As inevitably happens whenever a golliwog surfaces, we get regaled with the ‘but it was on a jam jar when we were kids and no one was offended then’ defence. Dale has already thrown that one into the pot and it now seems that Thatcher, herself, is trying to rely on it as proof of her lack of intent:
The spokesman told The Times that Thatcher “never intended any racist comment” and that she had “made a light aside about this tennis player and his similarity to the golliwog on the jam pot when she was growing up”.
That’s a line you might just away with had you spent the last 30 years or so living as a hermit in a cave in Siberia, but otherwise the clear response to the ‘but it wasn’t considered offensive when I was a child’ defence can onl;y be ‘but you’re still old enough to know better’.
No, what get Dale thrown out of the contest is his attempt to distract the referree by attacking a member of the audience, i.e. the suggestion, made the Today programme, that maybe Adrian Chile shouldn’t really have been offended by Thatcher’s remark because, as a West Brom fan who regularly attends games at the Hawthorns, he must obviously hear much worse remarks every Saturday afternoon.
What that demonstrates is that not only must it be a very long time since Iain followed his own team (West Ham) to an away game at the Hawthorns – if he’s ever even been to the ground – but that he’s also markedly ignorant when it comes to the Albion and their unique place in English football history as the first professional club side to field three black footballers on a regular basis.
Adrian is about a year or so younger than I am, which makes him part of my generation of Albion fans, a generation of young white working class kids all of whom, at around 11-14 years of age, had only one real wish in the whole world…
…and that was to grow up to be one of these two guys…
If you don’t follow football or you’re too young to remember the great West Brom side of the late 1970’s then let me explain that the two guys you’re looking at there are, on the left, Cyrille Regis, one of the three truly great centre-forwards to play for the Albion in the post-war era (the other two being Jeff Astle and Ronnie Allen) and, on the right, Laurie Cunningham, the most naturally-gifted football to ever wear an Albion shirt, a winger who, at his best, made Ashley Young look like he’s running through treacle and Christiano Ronaldo look like he’s got two left feet.
It’s perfectly apparent what Iain was thinking when he took a big of a dig at Adrian on this morning’s Today programme, that this is all just the usual BBC political correctness gone mad, and that may well be true for others at the BBC, but it isn’t true of Adrian, or me, or any other Albion fan of our generation.
You see, its perfectly true that we have heard worse than ‘golliwog’ while attended games at the Hawthorns and at many other football clubs we’ve visited while following the Baggies.
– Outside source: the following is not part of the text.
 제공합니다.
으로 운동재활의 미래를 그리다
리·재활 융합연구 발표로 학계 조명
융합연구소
As teenagers, we used to hear people throwing around terms like ‘golliwog’ and ‘nigger’, week-in, week-out, not to mention all the monkey noises to go with those remarks and, as a bit of visual ‘treat’, the bananas that were regularly thrown on the pitch.
Not one shred of which came from our own fans, but always from the supporters of other clubs, the racists who hated the fact that we had black players in our first team and hated those players even more for the skill, ability and talent they brought to the club.
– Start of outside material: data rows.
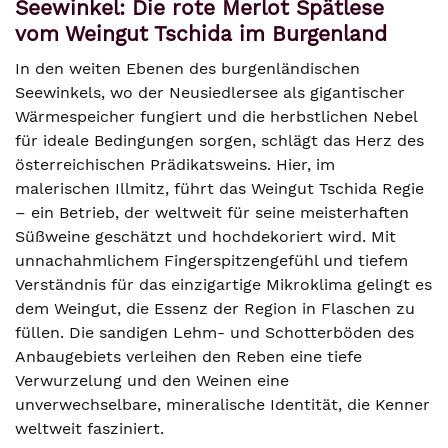
Seewinkel: Die rote Merlot Spätlese
vom Weingut Tschida im Burgenland
In den weiten Ebenen des burgenländischen
Seewinkels, wo der Neusiedlersee als gigantischer
Wärmespeicher fungiert und die herbstlichen Nebel
für ideale Bedingungen sorgen, schlägt das Herz des
österreichischen Prädikatsweins. Hier, im
malerischen Illmitz, führt das Weingut Tschida Regie
– ein Betrieb, der weltweit für seine meisterhaften
Süßweine geschätzt und hochdekoriert wird. Mit
unnachahmlichem Fingerspitzengefühl und tiefem
Verständnis für das einzigartige Mikroklima gelingt es
dem Weingut, die Essenz der Region in Flaschen zu
füllen. Die sandigen Lehm- und Schotterböden des
Anbaugebiets verleihen den Reben eine tiefe
Verwurzelung und den Weinen eine
unverwechselbare, mineralische Identität, die Kenner
weltweit fasziniert.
So, yes, Adrian, me and the rest our generation have heard it all before, and we learned very quickly to loathe all of it with a visceral passion that I doubt very much that Iain could even begin to imagine.
Actually, perhaps that’s a little unfair. Maybe Iain could understand. Perhaps he could try to imagine how he and other West Ham fans might feel on hearing homophobic comments after having spent their teenage years listening to opposing fans sing an obscene song about Billy Bonds fucking Bobby Moore up the arse to the tune of ‘Bubbles’ at every single game they attended. Then maybe, just maybe, he’ll have some of idea of how my generation of Albion fans feel about racism and racist remarks.
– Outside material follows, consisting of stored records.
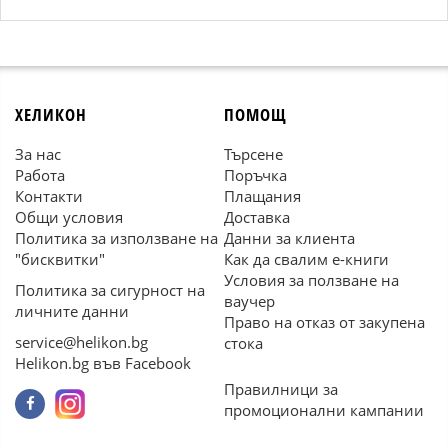
ХЕЛИКОН
ПОМОЩ
За нас
Търсене
Работа
Поръчка
Контакти
Плащания
Общи условия
Доставка
Политика за използване на
Данни за клиента
"бисквитки"
Как да свалим е-книги
Условия за ползване на
Политика за сигурност на
ваучер
личните данни
Право на отказ от закупена
service@helikon.bg
стока
Helikon.bg във Facebook
Правилници за
промоционални кампании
Adrian was reportedly ‘outraged’ by Thatcher’s remark, and I can well believe it, because what I and every other Albion fan of our generation know is that when he heard her refer to a black tennis player as a ‘golliwog’ he will have remembered what we all remember about the way that Cyrille, Laurie and Brendan were treated back in the late 70s…
…and all the loathing and hatred we felt for the racist scum of that time, will have come flooding right back.
6 thoughts on “Raging Bull”
Good post comrade, and 99% spot on. The 1%? Well, there is no way that Albiod side of the late 80’s could possibly be described as ‘great’… whatever the qualities of Cyril and Laurie.
As for the specific slur Dale hurls at West Brom fans, I think you make the point perfectly. Whatever I may think of them, they certainly don’t deserve that insult.
West Ham supporters, from the heartland of the NF, are hardly the most appropriate fans to be casting aspersions.
I’ve given up trying to get people to see reason over this, but seeing as you haven’t done a Draper and jerked your knee, let me just say one thing on the Adrian Chiles remark. I can see why you think I must have been referring to racial comments at the Hawthorns (a ground I have yet had the pleasure of visiting) but I can assure you that is not what I meant. I just meant that at football grounds in general, the ‘banter’ is of a fairy extreme variety, and not a place for those of a delicate nature. I am only too well aware of WBA’s trailblazing record in this area, so I would certainly not wish to cast a slur on the club in the manner which you suggest here, or Bob Piper has now done on his blog.
I deplore racism in all its forms and if I thought Carol Thatcher’s remark was racially motivated I would be joining the people who seem to be delighting in her predicament. I’m not going to rehearse all the arguments here as they have been aired elsewhere.
The reason I want to clarify my remarks regarding WBA is that I recognise how horrible it is not just to be accused of racism, but for it even to be hinted at. I was appalled by the three blogposts on LabourList suggesting that I was in some way condoning racism. I would do nothing of the sort.
Indeed, on two occasions at West Ham I have intervened when I heard a racial comment being directed at a player (on the first occasion it was aimed at one of our own players, Matthew Rush) and asked the idiot to button it. I can’t pretend I wasn’t nervous about doing it, but everyone around me backed me up (luckily!) on each occasion. I would like to think I would do it again but I am glad to say it hasn’t happened since 2001.
A couple of months ago, someone a couple of rows behind me shouted out to an opposing player something which many would regard as homophobic. I couldn’t decide whether it was banter or really was homophobic. By the time I had decided that yes, it was homophobic, the moment had kind of passed and I did nothing. I’d like to think if it happens again I’d have the guts to turn around and say “that’s me you are talking about. You got a problem?” If it does happen, no doubt you’ll read about it.
My God, Mr Piper truly is a plank and no mistaking. Never one to miss a sideswipe at the Hammers with his judgement clouded by the Northern monkeys team he supports. Mind you, even by his standards, a passing reference to the National Front in the same breath as West Ham supporters is breaking new grounds in terms of indecency.
Iain said: “I’d like to think if it happens again I’d have the guts to turn around and say ‘that’s me you are talking about. You got a problem?'”
Is that in all cases, Iain, or only at sporting events?
[Yes, I’m talking (again) about the former members of Anne Milton’s campaign team who used an anonymous website to claim that a political rival was a paedophile. Presented as ‘evidence’ of this; the victim’s admission to being gay. I bet you still haven’t bothered to look into it properly even after all this time. No matter. You’re a busy man, and I’m sure you’ll be suitably horrified once you eventually take a look at it.]
No, I didn’t think you’d have a response to that.